3 I think some of it is image. F1 comes across wrong. Americans want something a bit more earthy, a bit less hoity-toity and put on from their sports.

I think that for Americans, car racing is, or should be, a beer sport, not a wine sport. It's medium-rare steak, not quiche and brie. F1 just comes across wrong.

For all my joking about drag racing being a real man's sport, there's an element of truth to that in terms of how the sports are perceived. NASCAR and NHRA are, as you say, more earthy. F1 comes across as a bit effete.

I'm almost tempted to say that F1 comes across as gay. NHRA is more macho, and the fact that some of the top drivers are women doesn't work against this image in the slightest.

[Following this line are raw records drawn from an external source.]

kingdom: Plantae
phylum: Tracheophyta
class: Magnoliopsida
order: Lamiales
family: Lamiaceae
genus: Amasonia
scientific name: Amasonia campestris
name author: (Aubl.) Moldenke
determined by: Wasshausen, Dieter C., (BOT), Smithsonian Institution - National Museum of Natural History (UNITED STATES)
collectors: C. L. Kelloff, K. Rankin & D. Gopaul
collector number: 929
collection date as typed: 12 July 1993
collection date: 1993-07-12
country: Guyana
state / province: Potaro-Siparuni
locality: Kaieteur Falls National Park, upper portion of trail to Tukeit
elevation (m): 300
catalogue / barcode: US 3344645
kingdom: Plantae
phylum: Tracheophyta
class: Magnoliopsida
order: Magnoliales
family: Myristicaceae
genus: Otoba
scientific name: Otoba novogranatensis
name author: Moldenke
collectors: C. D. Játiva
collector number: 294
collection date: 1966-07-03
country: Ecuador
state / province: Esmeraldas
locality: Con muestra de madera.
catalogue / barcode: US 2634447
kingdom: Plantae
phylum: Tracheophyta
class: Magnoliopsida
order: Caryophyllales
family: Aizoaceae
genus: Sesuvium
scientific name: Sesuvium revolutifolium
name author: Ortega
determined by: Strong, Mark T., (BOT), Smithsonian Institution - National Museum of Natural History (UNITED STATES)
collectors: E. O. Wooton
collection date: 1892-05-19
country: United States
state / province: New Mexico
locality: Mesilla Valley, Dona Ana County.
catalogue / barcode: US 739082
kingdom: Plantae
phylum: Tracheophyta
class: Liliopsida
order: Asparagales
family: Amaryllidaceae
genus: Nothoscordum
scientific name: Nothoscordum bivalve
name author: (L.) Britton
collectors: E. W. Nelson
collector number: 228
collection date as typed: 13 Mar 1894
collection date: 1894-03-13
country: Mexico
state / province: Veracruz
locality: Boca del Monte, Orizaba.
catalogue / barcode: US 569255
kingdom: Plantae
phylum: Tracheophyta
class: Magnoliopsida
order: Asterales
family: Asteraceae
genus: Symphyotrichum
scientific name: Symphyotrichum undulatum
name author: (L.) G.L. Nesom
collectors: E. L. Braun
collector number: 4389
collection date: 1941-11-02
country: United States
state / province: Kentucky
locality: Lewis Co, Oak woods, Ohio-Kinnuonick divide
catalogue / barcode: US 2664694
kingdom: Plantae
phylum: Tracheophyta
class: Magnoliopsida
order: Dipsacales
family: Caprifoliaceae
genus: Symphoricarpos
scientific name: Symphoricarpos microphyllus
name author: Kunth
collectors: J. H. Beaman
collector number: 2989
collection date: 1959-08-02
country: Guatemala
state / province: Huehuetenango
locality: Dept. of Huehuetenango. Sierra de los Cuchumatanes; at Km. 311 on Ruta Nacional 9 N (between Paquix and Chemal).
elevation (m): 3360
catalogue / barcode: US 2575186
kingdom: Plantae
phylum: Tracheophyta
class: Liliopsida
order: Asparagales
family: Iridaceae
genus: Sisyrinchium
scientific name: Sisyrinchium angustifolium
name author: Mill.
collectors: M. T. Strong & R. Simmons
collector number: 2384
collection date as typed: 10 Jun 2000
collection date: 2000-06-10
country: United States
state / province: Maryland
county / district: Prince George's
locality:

Having a good American driver competing in F1 would help, but I don't think it would make as much difference as you seem to think. The problem runs deeper.

Real car racing doesn't happen in places like Monaco and Paris. It happens in places like Texas and Georgia. Real race car drivers don't stay in 4-star hotels; they live in motor homes while they're on the circuit.

Car racing in America has much the same appeal that rodeo does, and I suspect there's a pretty significant overlap in terms of their fans (though NASCAR and NHRA are a lot more popular than rodeo). Can you imagine a rodeo fan traveling to Monaco to watch a car race? Sitting in the shade sipping an elegant chardonay and eating brie while watching the cars going past? Not even at gunpoint!

Posted by: Steven Den Beste at June 29, 2006 01:29 PM (+rSRq)

4 "I think that for Americans, car racing is, or should be, a beer sport, not a wine sport."

I think we're saying the same thing, you're just putting it more... concisely.

F1 does consider itself to be elite. If you look at it's past, it has a legit claim to that feeling. The problem is that that feeling DOES rub Americans the wrong way. The American fan may not put it that way, mostly because they don't give two figs about F1 (unless something bad happens, of course... see last year's USGP).

It doesn't help that there's a distinct undercurrent of anti-European feeling these days.

Posted by: Wonderduck at June 29, 2006 04:31 PM (y6n8O)

5 I think NASCAR also appeals to the guy that thinks "hey, if I win the lottery/make a killing in the Stock Market/invent something neat, I could afford to get into a NASCAR run". These are the guys that buy all the after-market bits for their car...a lot of which were derived from NASCAR cars trying to faster and better.

It also appeals to the casual gear-head. A Formula 1 car is as specialized a racing machine as a F-16 is as specialized a plane. It's beautiful...but you probably won't ever get as close to a real one than at a air show/Formula 1 race. NASCAR cars...you feel like you could buy one off the lot at home. And race them just as fast.

Honestly, the first person that can organize and regulate "rice burner" car races will have something so perfectly geeky that will be for the North and West what NASCAR is to the South.